We used two public databases to identify four valuable biomarkers for GBM prognosis, namely DARS/GDI2/P4HA2/TRUB1, which have potential clinical application value and can be used as prognostic markers for GBM.
胶质母细胞瘤(GBM)是中枢系统中最常见的恶性肿瘤,预后较差。由于其分子机制复杂,GBM 患者的复发率和死亡率仍然很高。因此,迫切需要筛选 GBM 生物标志物以验证治疗效果并改善预后。

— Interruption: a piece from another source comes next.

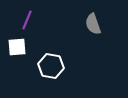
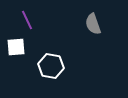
purple line: rotated 48 degrees counterclockwise
white square: moved 1 px left
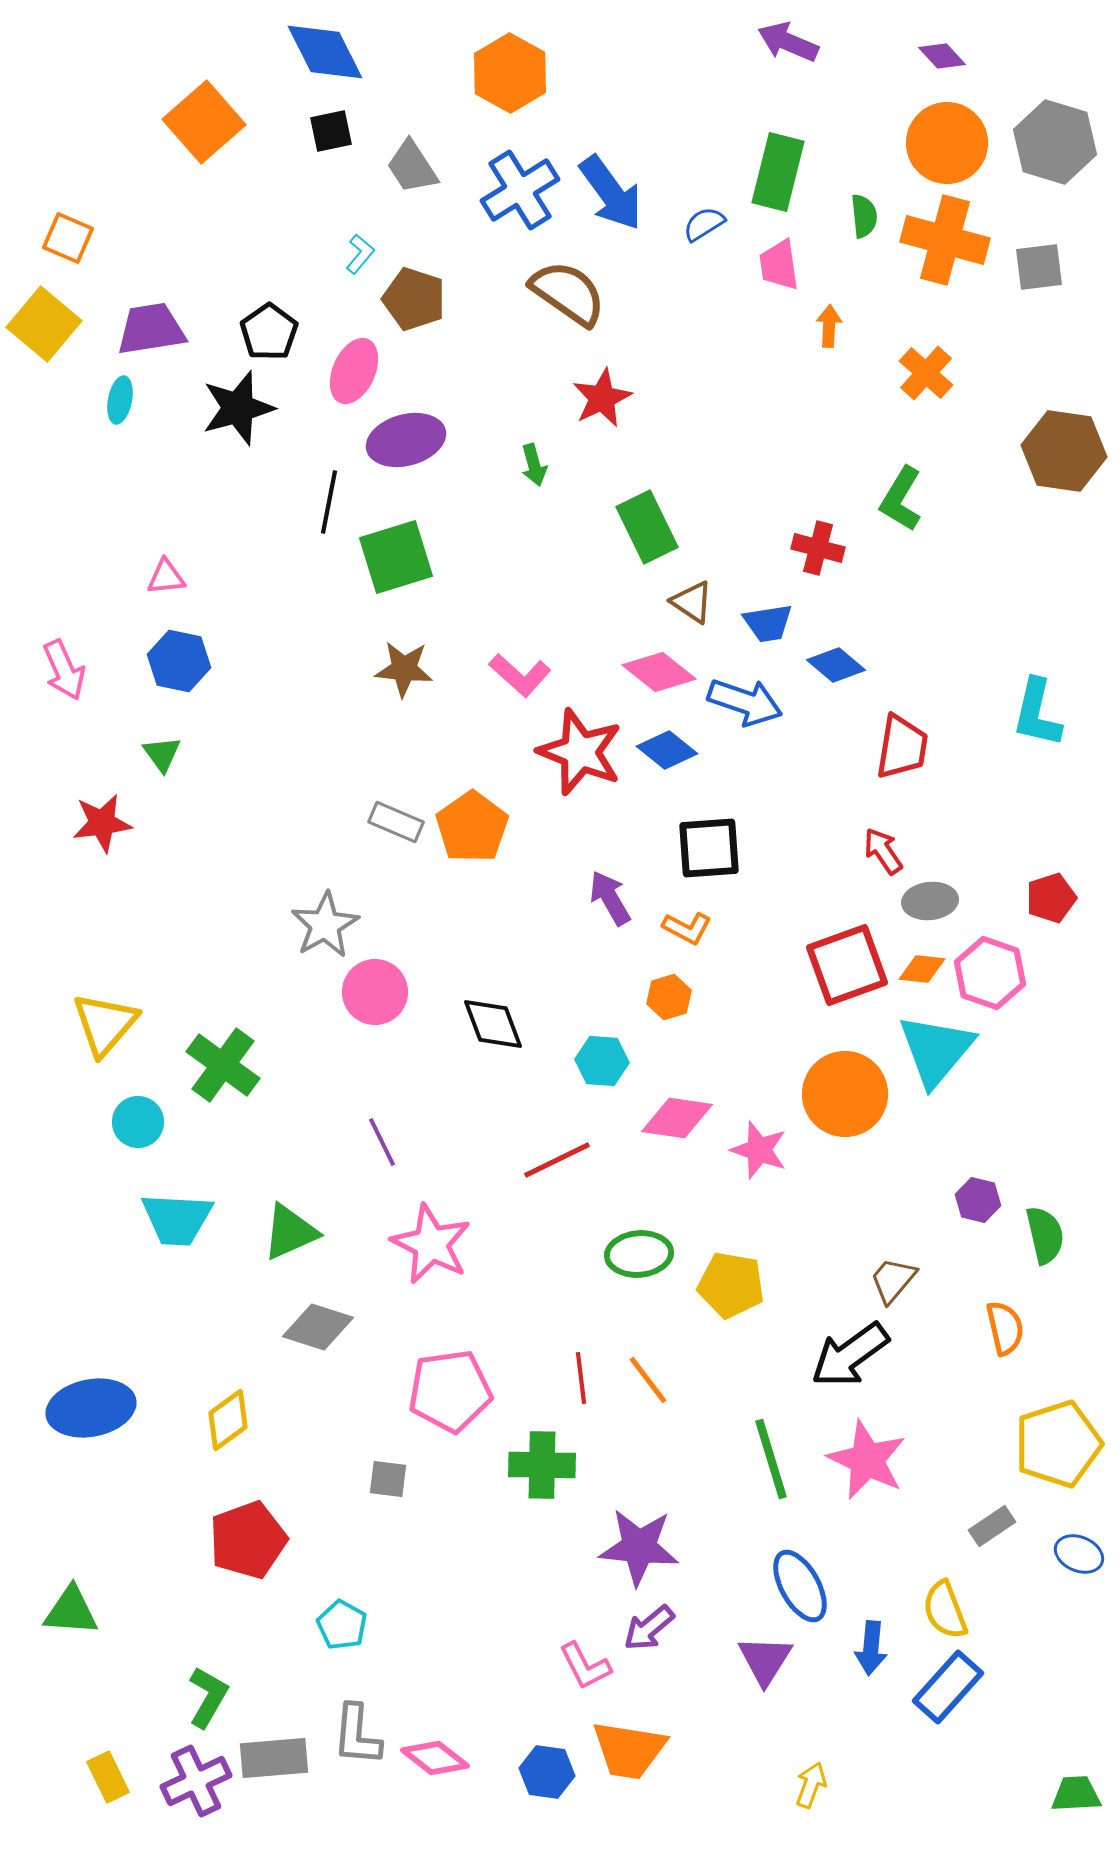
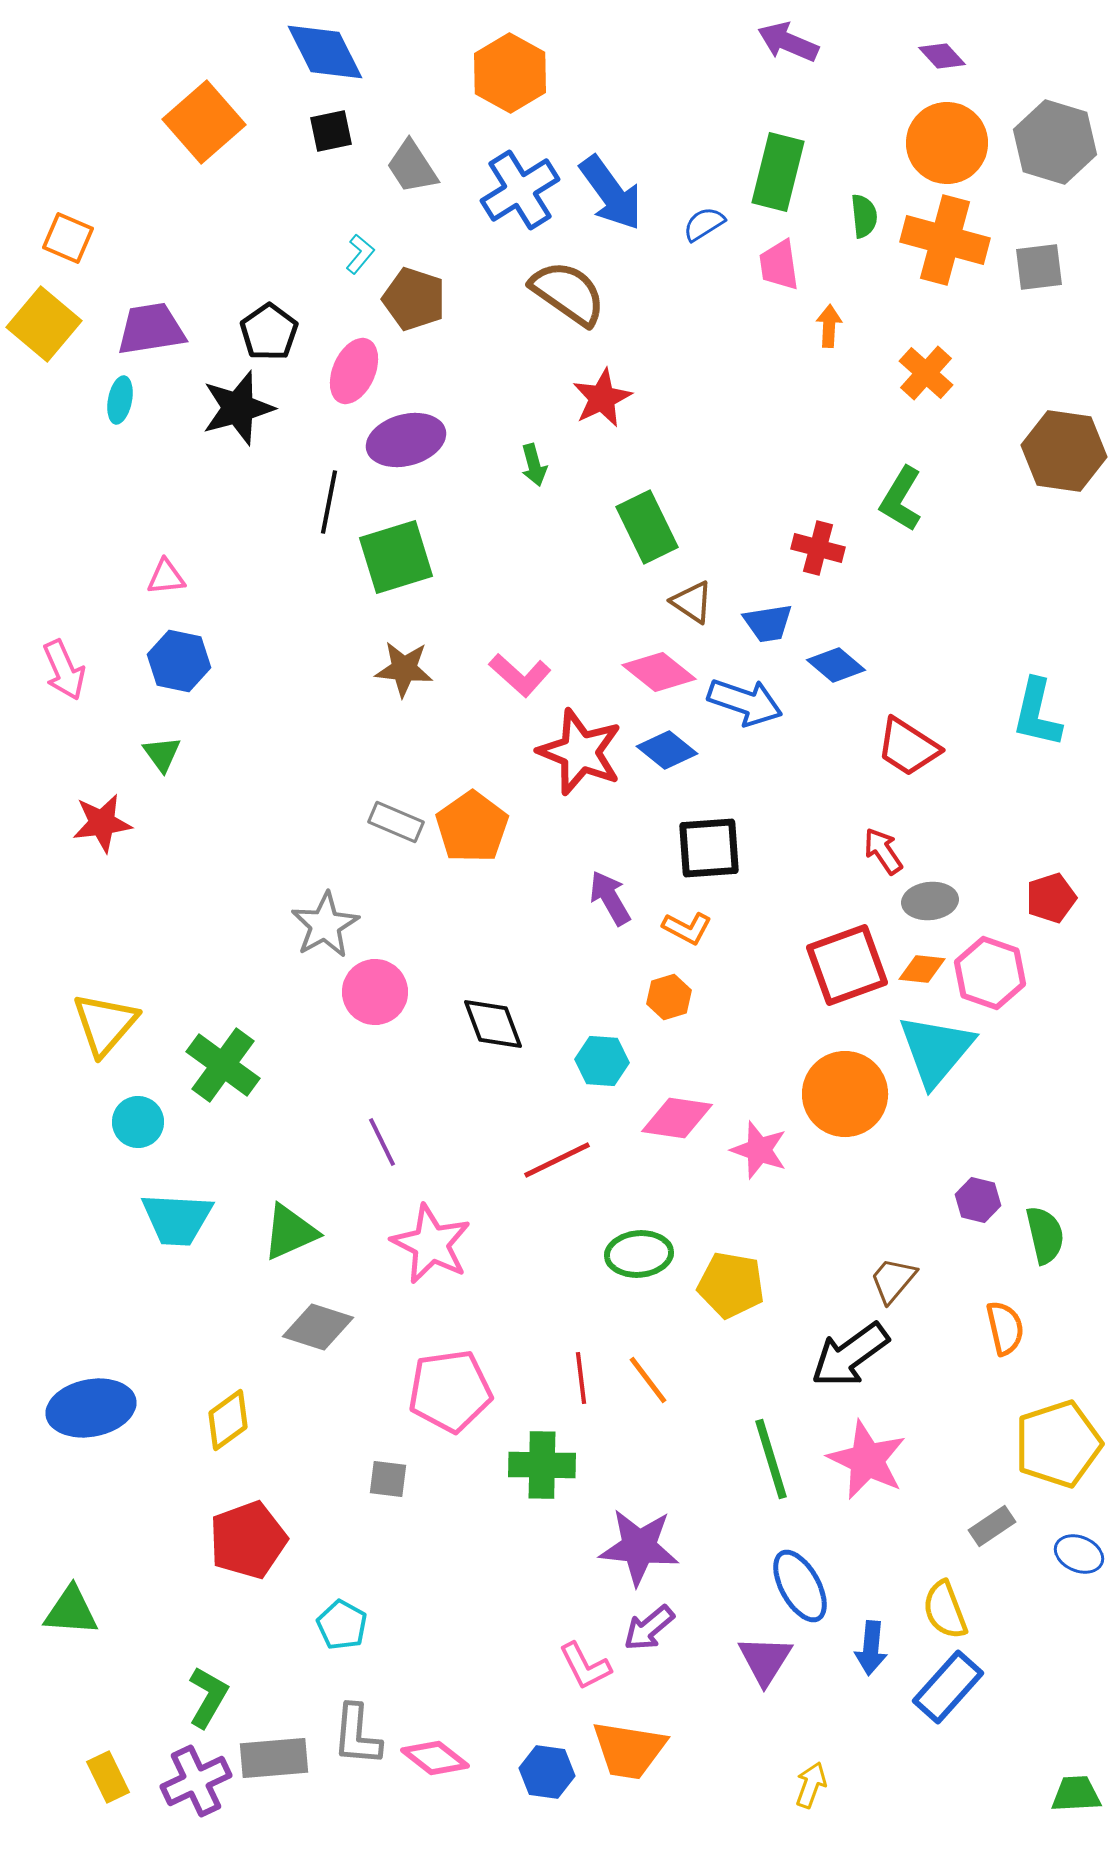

我们从基因表达综合数据库(GEO)中提取 GBM 患者的数据,对 GEO 中的差异表达基因进行分析,并通过加权基因共表达网络分析(WGCNA)鉴定关键模块。从 GEO 数据库中获得 GSE145128 数据,通过 WGCNA 确定深蓝色模块与 GBM 预后最相关(= -0.62,= 0.01)。我们对基因本体论(GO)和京都基因与基因组百科全书(KEGG)进行富集分析,以揭示所选模块中的相互作用活性。然后使用 Kaplan-Meier 生存曲线分析提取与 GBM 预后密切相关的基因。我们使用 Kaplan-Meier 生存曲线分析深蓝色模块中的 139 个基因,鉴定出与预后相关的四个基因(DARS/GDI2/P4HA2/TRUB1)。DARS/GDI2/TRUB1 低表达和 P4HA2 高表达与预后不良相关。最后,我们使用肿瘤基因组图谱(TCGA)数据,通过共表达分析、药物敏感性分析、TIMER 数据库分析和 GSVA 分析验证了枢纽基因的特征。我们从 TCGA 数据库下载 GBM 数据,共表达分析结果表明,DARS/GDI2/P4HA2/TRUB1 可以通过影响 CDC73/CDC123/B4GALT1/CUL2 等基因来调节 GBM 的发生。药物敏感性分析表明,这些基因参与了许多经典的癌症相关途径,包括 TSC/mTOR、RAS/MAPK。TIMER 数据库分析表明 DARS 表达与肿瘤纯度呈正相关(cor = 0.125,p = 1.07e-02),P4HA2 表达与肿瘤纯度呈负相关(cor = -0.279,p = 6.06e-09)。最后,GSVA 分析发现 DARS/GDI2/P4HA2/TRUB1 基因集与癌症的发生密切相关。
我们使用两个公共数据库鉴定了四个有价值的 GBM 预后生物标志物,即 DARS/GDI2/P4HA2/TRUB1,它们具有潜在的临床应用价值,可以作为 GBM 的预后标志物。